Thursday, December 13, 2018

You're Not Angry at God?

You're not angry at God?

I was asked that question, tinged with incredulousness, many times while I was pregnant with Hart and quite regularly after he died. As I tried to wrap my head around everything that was going on, I went through a myriad of emotions: sadness, fear, doubt, confusion, helplessness, determination, acceptance, joy, awe. But I don't have any recollection of being angry. I reread all of my journal entries from that time-no sign of anger there either (although I did find a couple of entries that were clearly written for the sake of posterity-or the inevitable VH1 Behind the Music episode of my life -because obviously) but, never anger.

I never felt as though Hart was a tragedy that God "allowed to happen"-like He sometimes allows bad to prevail and we lost some big celestial coin toss. Nor did I feel that He took a terrible situation and made lemonade from lemons. I believe that every part of Hart was God's plan. His life and death were all part of a divine, purposeful intention, exactly as it was. I came to understand that, although Hart had the "too many" chromosomes, he was perfect. He was fearfully and wonderfully made. My soul knows very well the wonder of His works and my grasp of what that looks like grew infinitely. And while my mama's heart would give anything to still have Hart with us, and I miss him like crazycakes every single day, that wasn't God's perfect plan.

When our desires match up with God's will we call ourselves blessed. We humblebrag about how blessed we are, complete with pictures, on social media. When we just miss personal tragedy or hear of the misfortune of others, we exhale in relief and count our blessings. But, when what we want and what God wants for us don't align, are we any less blessed? No, we are blessed, not by what our hearts long for, nor by the serendipitous aligning of those desires with God's will, but we are blessed because we are.

As a Christian, I am commanded to love God and to love others as I am loved. That is what I strive for (and fail at) daily. It's the "as I am loved," part that trips me up. I don't know that the unconditional love of God is something that we can truly understand, let alone practice, but that is the aim. Is it possible to truly celebrate that each of us is made in His image and for His glory, then proceed to parse out to whom that really applies, who is worthy? How often do our ideals become stumbling blocks preventing us from loving others unconditionally? Anger, fear, doubt, pride all get in between us and love. We preserve our love and sparingly dole it out to those we choose, those who earn it or we deem worthy. Why do we try so hard to conserve something that is infinite and made to be given in abundance to others unconditionally?

I felt, and still feel, as if God chose us to be Hart's family. When he entrusted us with this awesome gift, as cheesy as it sounds, I got a glimpse of divinity. In addition to the change in me,  I witnessed God's love and how he changed others through Hart. "Seeing" God so intimately affirmed and strengthened my faith in ways that are too big for words to hold. It also shed a layer of the humanism that is woven (I believe by divine design) into our relationships with Him. Perhaps that layer was anger.

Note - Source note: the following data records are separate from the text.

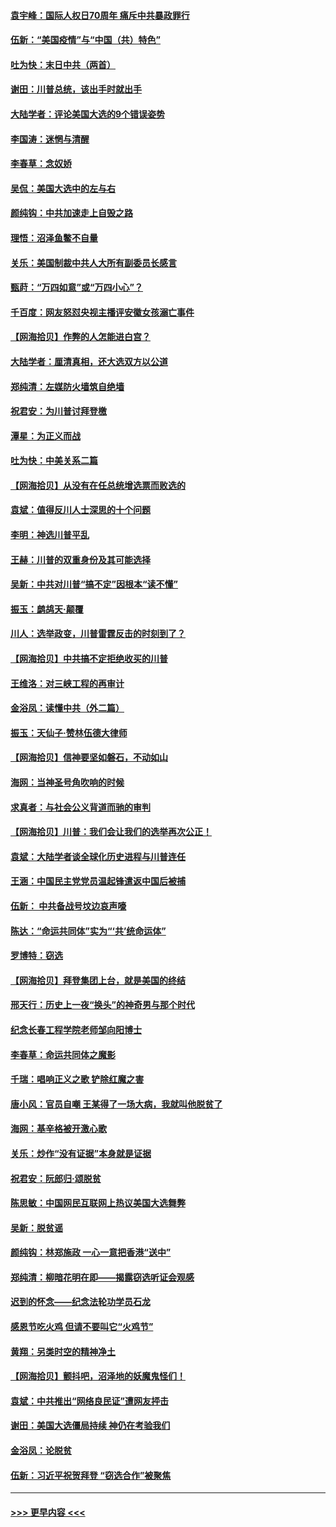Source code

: #### [袁宇峰：国际人权日70周年 痛斥中共暴政罪行](../pages/nsc993/n12611965.md?t=12120402) 
#### [伍新：“美国疫情”与“中国（共）特色”](../pages/nsc993/n12611463.md?t=12120402) 
#### [吐为快：末日中共（两首）](../pages/nsc993/n12611461.md?t=12120402) 
#### [谢田：川普总统，该出手时就出手](../pages/nsc993/n12610905.md?t=12120402) 
#### [大陆学者：评论美国大选的9个错误姿势](../pages/nsc993/n12609586.md?t=12120402) 
#### [李国涛：迷惘与清醒](../pages/nsc993/n12607532.md?t=12120402) 
#### [李春草：念奴娇](../pages/nsc993/n12607083.md?t=12120402) 
#### [吴侃：美国大选中的左与右](../pages/nsc993/n12607054.md?t=12120402) 
#### [颜纯钩：中共加速走上自毁之路](../pages/nsc993/n12606473.md?t=12120402) 
#### [理悟：沼泽鱼鳖不自量](../pages/nsc993/n12606454.md?t=12120402) 
#### [关乐：美国制裁中共人大所有副委员长感言](../pages/nsc993/n12606442.md?t=12120402) 
#### [甄莳：“万四如意”或“万四小心”？](../pages/nsc993/n12606091.md?t=12120402) 
#### [千百度：网友怒怼央视主播评安徽女孩溺亡事件](../pages/nsc993/n12605370.md?t=12120402) 
#### [【网海拾贝】作弊的人怎能进白宫？](../pages/nsc993/n12603546.md?t=12120402) 
#### [大陆学者：厘清真相，还大选双方以公道](../pages/nsc993/n12603475.md?t=12120402) 
#### [郑纯清：左媒防火墙筑自绝墙](../pages/nsc993/n12602226.md?t=12120402) 
#### [祝君安：为川普讨拜登檄](../pages/nsc993/n12602199.md?t=12120402) 
#### [潭星：为正义而战](../pages/nsc993/n12600926.md?t=12120402) 
#### [吐为快：中美关系二篇](../pages/nsc993/n12600908.md?t=12120402) 
#### [【网海拾贝】从没有在任总统增选票而败选的](../pages/nsc993/n12600435.md?t=12120402) 
#### [袁斌：值得反川人士深思的十个问题](../pages/nsc993/n12600332.md?t=12120402) 
#### [李明：神选川普平乱](../pages/nsc993/n12599751.md?t=12120402) 
#### [王赫：川普的双重身份及其可能选择](../pages/nsc993/n12599723.md?t=12120402) 
#### [吴新：中共对川普“搞不定”因根本“读不懂”](../pages/nsc993/n12599502.md?t=12120402) 
#### [振玉：鹧鸪天‧颠覆](../pages/nsc993/n12599494.md?t=12120402) 
#### [川人：选举政变，川普雷霆反击的时刻到了？](../pages/nsc993/n12599291.md?t=12120402) 
#### [【网海拾贝】中共搞不定拒绝收买的川普](../pages/nsc993/n12598955.md?t=12120402) 
#### [王维洛：对三峡工程的再审计](../pages/nsc993/n12598436.md?t=12120402) 
#### [金浴凤：读懂中共（外二篇）](../pages/nsc993/n12597943.md?t=12120402) 
#### [振玉：天仙子‧赞林伍德大律师](../pages/nsc993/n12597929.md?t=12120402) 
#### [【网海拾贝】信神要坚如磐石，不动如山](../pages/nsc993/n12597901.md?t=12120402) 
#### [海网：当神圣号角吹响的时候](../pages/nsc993/n12595891.md?t=12120402) 
#### [求真者：与社会公义背道而驰的审判](../pages/nsc993/n12595868.md?t=12120402) 
#### [【网海拾贝】川普：我们会让我们的选举再次公正！](../pages/nsc993/n12594930.md?t=12120402) 
#### [袁斌：大陆学者谈全球化历史进程与川普连任](../pages/nsc993/n12594690.md?t=12120402) 
#### [王涵：中国民主党党员温起锋遣返中国后被捕](../pages/nsc993/n12594540.md?t=12120402) 
#### [伍新： 中共备战号坟边哀声嚎](../pages/nsc993/n12593086.md?t=12120402) 
#### [陈达：“命运共同体”实为“‘共’统命运体”](../pages/nsc993/n12590865.md?t=12120402) 
#### [罗博特：窃选](../pages/nsc993/n12590619.md?t=12120402) 
#### [【网海拾贝】拜登集团上台，就是美国的终结](../pages/nsc993/n12589725.md?t=12120402) 
#### [邢天行：历史上一夜“换头”的神奇男与那个时代](../pages/nsc993/n12589424.md?t=12120402) 
#### [纪念长春工程学院老师邹向阳博士](../pages/nsc993/n12585390.md?t=12120402) 
#### [李春草：命运共同体之魔影](../pages/nsc993/n12585026.md?t=12120402) 
#### [千瑞：唱响正义之歌 铲除红魔之害](../pages/nsc993/n12585002.md?t=12120402) 
#### [唐小风：官员自嘲 王某得了一场大病，我就叫他脱贫了](../pages/nsc993/n12584981.md?t=12120402) 
#### [海网：基辛格被开激心歌](../pages/nsc993/n12584946.md?t=12120402) 
#### [关乐：炒作“没有证据”本身就是证据](../pages/nsc993/n12583146.md?t=12120402) 
#### [祝君安：阮郎归‧颂脱贫](../pages/nsc993/n12583119.md?t=12120402) 
#### [陈思敏：中国网民互联网上热议美国大选舞弊](../pages/nsc993/n12582845.md?t=12120402) 
#### [吴新：脱贫谣](../pages/nsc993/n12580839.md?t=12120402) 
#### [颜纯钩：林郑施政 一心一意把香港“送中”](../pages/nsc993/n12580805.md?t=12120402) 
#### [郑纯清：柳暗花明在即——揭露窃选听证会观感](../pages/nsc993/n12580795.md?t=12120402) 
#### [迟到的怀念——纪念法轮功学员石龙](../pages/nsc993/n12580245.md?t=12120402) 
#### [感恩节吃火鸡  但请不要叫它“火鸡节”](../pages/nsc993/n12580252.md?t=12120402) 
#### [黄翔：另类时空的精神净土](../pages/nsc993/n12578638.md?t=12120402) 
#### [【网海拾贝】颤抖吧，沼泽地的妖魔鬼怪们！](../pages/nsc993/n12578552.md?t=12120402) 
#### [袁斌：中共推出“网络良民证”遭网友抨击](../pages/nsc993/n12578511.md?t=12120402) 
#### [谢田：美国大选僵局持续 神仍在考验我们](../pages/nsc993/n12577432.md?t=12120402) 
#### [金浴凤：论脱贫](../pages/nsc993/n12576386.md?t=12120402) 
#### [伍新：习近平祝贺拜登 “窃选合作”被聚焦](../pages/nsc993/n12576358.md?t=12120402) 

----
#### [ >>> 更早内容 <<< ](../indexes/nsc993-earlier.md)
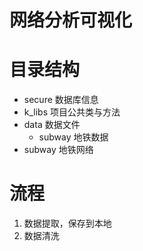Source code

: # 网络分析可视化

# 目录结构
* secure 数据库信息
* k_libs 项目公共类与方法
* data 数据文件
    * subway 地铁数据
* subway 地铁网络


# 流程
1. 数据提取，保存到本地
2. 数据清洗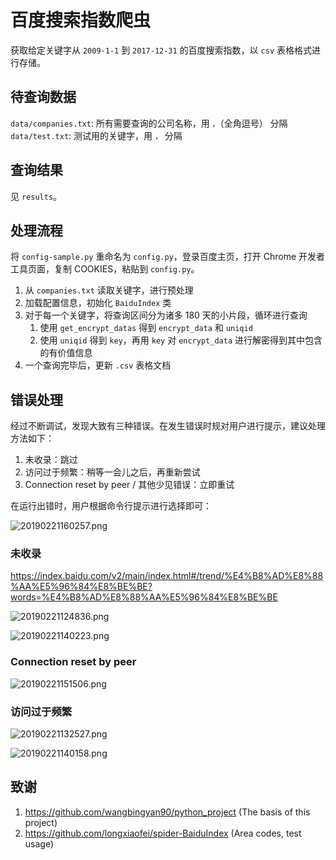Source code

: # 百度搜索指数爬虫

获取给定关键字从 `2009-1-1` 到 `2017-12-31` 的百度搜索指数，以 `csv` 表格格式进行存储。

## 待查询数据

`data/companies.txt`: 所有需要查询的公司名称，用 `，`（全角逗号） 分隔
`data/test.txt`: 测试用的关键字，用 `，` 分隔

## 查询结果

见 `results`。

## 处理流程

将 `config-sample.py` 重命名为 `config.py`，登录百度主页，打开 Chrome 开发者工具页面，复制 COOKIES，粘贴到 `config.py`。

1. 从 `companies.txt` 读取关键字，进行预处理
2. 加载配置信息，初始化 `BaiduIndex` 类
3. 对于每一个关键字，将查询区间分为诸多 180 天的小片段，循环进行查询
   1. 使用 `get_encrypt_datas` 得到 `encrypt_data` 和 `uniqid`
   2. 使用 `uniqid` 得到 `key`，再用 `key` 对 `encrypt_data` 进行解密得到其中包含的有价值信息
4. 一个查询完毕后，更新 `.csv` 表格文档

## 错误处理

经过不断调试，发现大致有三种错误。在发生错误时规对用户进行提示，建议处理方法如下：

1. 未收录：跳过
2. 访问过于频繁：稍等一会儿之后，再重新尝试
3. Connection reset by peer / 其他少见错误：立即重试

在运行出错时，用户根据命令行提示进行选择即可：

![20190221160257.png](https://i.loli.net/2019/02/21/5c6e5b3297bbd.png)

### 未收录

https://index.baidu.com/v2/main/index.html#/trend/%E4%B8%AD%E8%88%AA%E5%96%84%E8%BE%BE?words=%E4%B8%AD%E8%88%AA%E5%96%84%E8%BE%BE

![20190221124836.png](https://i.loli.net/2019/02/21/5c6e2da60281c.png)

![20190221140223.png](https://i.loli.net/2019/02/21/5c6e3ef076ee2.png)

### Connection reset by peer

![20190221151506.png](https://i.loli.net/2019/02/21/5c6e4ffb9285f.png)

### 访问过于频繁

![20190221132527.png](https://i.loli.net/2019/02/21/5c6e36493943e.png)

![20190221140158.png](https://i.loli.net/2019/02/21/5c6e3ed79e82f.png)

## 致谢

1. https://github.com/wangbingyan90/python_project (The basis of this project)
2. https://github.com/longxiaofei/spider-BaiduIndex (Area codes, test usage)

It is in loving Hart, in holding him, in seeing the perfection in him, in seeing the reflection of God in him, that I experienced awe instead of anger. That awe is with me every day. It brings me peace and comfort that my faith cannot be restrained by my understanding,  that it is beyond the capacity of words and emotions!



1 comment:

  1. We just lost our daughter, also with T18. I felt like anger was just the wrong emotion. Sadness and grief, certainly, but anger just seems pointless and self-destructive. The question "why" also strikes me as similarly useless or possibly unknowable for the present moment. I appreciate your honesty and perspective. The truth I cling to is that God is faithful, merciful, and good. Going through this loss of our daughter Eveline Sparrow is teaching me that sometimes my perspective on what that looks like is simply wrong. God bless.